Directing West Side Story — it will affect your life

Be prepared for one thing, if nothing else: being a music director (or producer or choreographer) for a show, will disrupt your life, your relationships, your career (assuming you have a separate one), your social life, probably your sex life (assuming you have one), your diet, probably your driving skills and just about anything else you care to mention.

Be prepared for this too: you just won’t care.

Well, you sort of will. It’s not pleasant knowing that you’re alienating all of the few friends you’ve stayed in touch with, or that you’re slipping behind on all those other projects, or that you’ve put on half a stone in 3 weeks, simply because the only time you get to eat is after rehearsals at 10pm when all that’s left open is KFC.

But what you’re involved with, and what you’re absorbed with and how it repays you, manages to forgive all of these drawbacks.

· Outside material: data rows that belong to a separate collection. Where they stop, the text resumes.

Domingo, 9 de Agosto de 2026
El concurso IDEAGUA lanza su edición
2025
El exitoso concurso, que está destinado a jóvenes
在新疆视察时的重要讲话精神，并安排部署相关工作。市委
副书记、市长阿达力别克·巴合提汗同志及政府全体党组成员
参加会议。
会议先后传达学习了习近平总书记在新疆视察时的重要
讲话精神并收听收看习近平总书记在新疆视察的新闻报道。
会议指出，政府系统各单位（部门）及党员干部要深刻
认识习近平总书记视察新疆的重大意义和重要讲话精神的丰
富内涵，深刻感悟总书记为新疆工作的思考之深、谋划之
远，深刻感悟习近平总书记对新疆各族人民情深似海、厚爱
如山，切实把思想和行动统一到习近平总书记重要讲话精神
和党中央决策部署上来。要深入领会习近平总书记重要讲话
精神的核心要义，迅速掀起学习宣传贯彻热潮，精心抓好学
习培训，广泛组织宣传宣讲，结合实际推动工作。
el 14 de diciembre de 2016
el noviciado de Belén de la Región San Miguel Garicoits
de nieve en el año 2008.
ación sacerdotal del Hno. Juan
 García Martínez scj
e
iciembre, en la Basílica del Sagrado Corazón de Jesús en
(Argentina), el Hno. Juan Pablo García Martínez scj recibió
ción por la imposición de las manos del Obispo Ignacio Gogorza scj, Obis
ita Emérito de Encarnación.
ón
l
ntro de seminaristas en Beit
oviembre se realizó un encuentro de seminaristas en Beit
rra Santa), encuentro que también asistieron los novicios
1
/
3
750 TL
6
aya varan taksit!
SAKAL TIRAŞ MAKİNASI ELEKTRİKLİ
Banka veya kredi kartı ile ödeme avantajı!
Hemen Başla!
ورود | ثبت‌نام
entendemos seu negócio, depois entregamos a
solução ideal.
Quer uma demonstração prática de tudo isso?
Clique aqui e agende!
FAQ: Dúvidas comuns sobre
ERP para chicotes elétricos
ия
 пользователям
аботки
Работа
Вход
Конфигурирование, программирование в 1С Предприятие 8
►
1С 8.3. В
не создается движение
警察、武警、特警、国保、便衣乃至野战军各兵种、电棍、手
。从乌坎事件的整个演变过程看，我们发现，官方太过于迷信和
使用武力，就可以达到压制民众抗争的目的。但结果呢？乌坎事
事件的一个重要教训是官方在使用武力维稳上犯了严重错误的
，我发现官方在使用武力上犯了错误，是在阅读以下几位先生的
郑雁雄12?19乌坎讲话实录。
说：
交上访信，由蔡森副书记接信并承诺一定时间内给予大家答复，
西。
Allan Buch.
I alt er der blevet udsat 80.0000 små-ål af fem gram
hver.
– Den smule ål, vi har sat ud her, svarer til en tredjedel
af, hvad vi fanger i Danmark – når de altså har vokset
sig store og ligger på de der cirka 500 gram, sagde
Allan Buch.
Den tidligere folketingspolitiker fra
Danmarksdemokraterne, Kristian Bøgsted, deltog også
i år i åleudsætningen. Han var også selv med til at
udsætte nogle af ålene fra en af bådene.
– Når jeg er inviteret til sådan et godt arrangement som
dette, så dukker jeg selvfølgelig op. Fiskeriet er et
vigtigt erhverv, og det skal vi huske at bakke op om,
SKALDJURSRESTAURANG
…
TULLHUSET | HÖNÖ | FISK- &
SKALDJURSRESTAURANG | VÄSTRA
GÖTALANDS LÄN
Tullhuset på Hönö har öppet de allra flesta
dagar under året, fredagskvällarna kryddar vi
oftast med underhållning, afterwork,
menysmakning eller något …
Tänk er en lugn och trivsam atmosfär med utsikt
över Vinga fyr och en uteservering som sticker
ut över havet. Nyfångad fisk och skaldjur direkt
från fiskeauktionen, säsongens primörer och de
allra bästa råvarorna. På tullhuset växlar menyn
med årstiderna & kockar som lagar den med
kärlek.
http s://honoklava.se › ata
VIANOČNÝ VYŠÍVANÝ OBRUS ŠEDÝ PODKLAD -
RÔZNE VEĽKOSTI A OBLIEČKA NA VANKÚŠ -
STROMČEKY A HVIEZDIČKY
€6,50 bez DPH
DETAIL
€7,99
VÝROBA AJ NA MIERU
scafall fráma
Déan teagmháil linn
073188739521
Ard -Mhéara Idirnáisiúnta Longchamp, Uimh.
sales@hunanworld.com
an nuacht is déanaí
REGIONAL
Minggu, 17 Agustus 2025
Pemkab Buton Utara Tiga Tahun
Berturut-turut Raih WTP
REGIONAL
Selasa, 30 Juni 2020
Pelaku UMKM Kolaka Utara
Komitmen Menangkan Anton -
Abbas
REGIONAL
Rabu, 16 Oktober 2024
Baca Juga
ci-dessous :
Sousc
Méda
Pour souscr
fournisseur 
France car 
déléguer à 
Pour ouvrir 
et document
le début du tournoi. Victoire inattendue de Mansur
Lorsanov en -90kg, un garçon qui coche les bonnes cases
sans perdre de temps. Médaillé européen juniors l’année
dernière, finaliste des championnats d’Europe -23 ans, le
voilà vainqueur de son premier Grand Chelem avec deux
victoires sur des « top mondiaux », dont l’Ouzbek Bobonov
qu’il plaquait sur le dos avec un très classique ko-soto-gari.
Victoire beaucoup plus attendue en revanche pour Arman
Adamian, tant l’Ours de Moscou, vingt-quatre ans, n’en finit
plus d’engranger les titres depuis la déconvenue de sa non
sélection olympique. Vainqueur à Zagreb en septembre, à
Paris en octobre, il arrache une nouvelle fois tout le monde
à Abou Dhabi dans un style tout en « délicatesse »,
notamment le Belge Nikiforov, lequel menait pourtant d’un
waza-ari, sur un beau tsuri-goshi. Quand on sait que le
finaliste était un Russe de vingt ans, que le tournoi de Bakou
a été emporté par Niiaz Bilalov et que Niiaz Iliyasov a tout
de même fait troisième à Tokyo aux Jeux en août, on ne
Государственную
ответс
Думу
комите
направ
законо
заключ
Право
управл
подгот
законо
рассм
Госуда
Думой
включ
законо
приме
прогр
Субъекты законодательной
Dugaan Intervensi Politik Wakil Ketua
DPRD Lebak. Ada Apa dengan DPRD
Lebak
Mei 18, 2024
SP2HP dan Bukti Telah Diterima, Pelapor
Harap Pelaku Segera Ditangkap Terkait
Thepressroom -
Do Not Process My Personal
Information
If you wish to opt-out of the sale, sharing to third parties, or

The sustained motivation and occasional euphoria is not dissimilar those experienced during ‘Flow‘, but on a macro scale, spanning several weeks or months.

In the case of West Side Story, you don’t fatigue of the music. It just gets better and better the more time you spend with it. You become more astounded at the genius of Bernstein, and you keep seeing your actors, dancers and singers grow more accomplished at bringing to life the great vision of its creators.

Just make sure you don’t piss everyone off too much; the show will end eventually!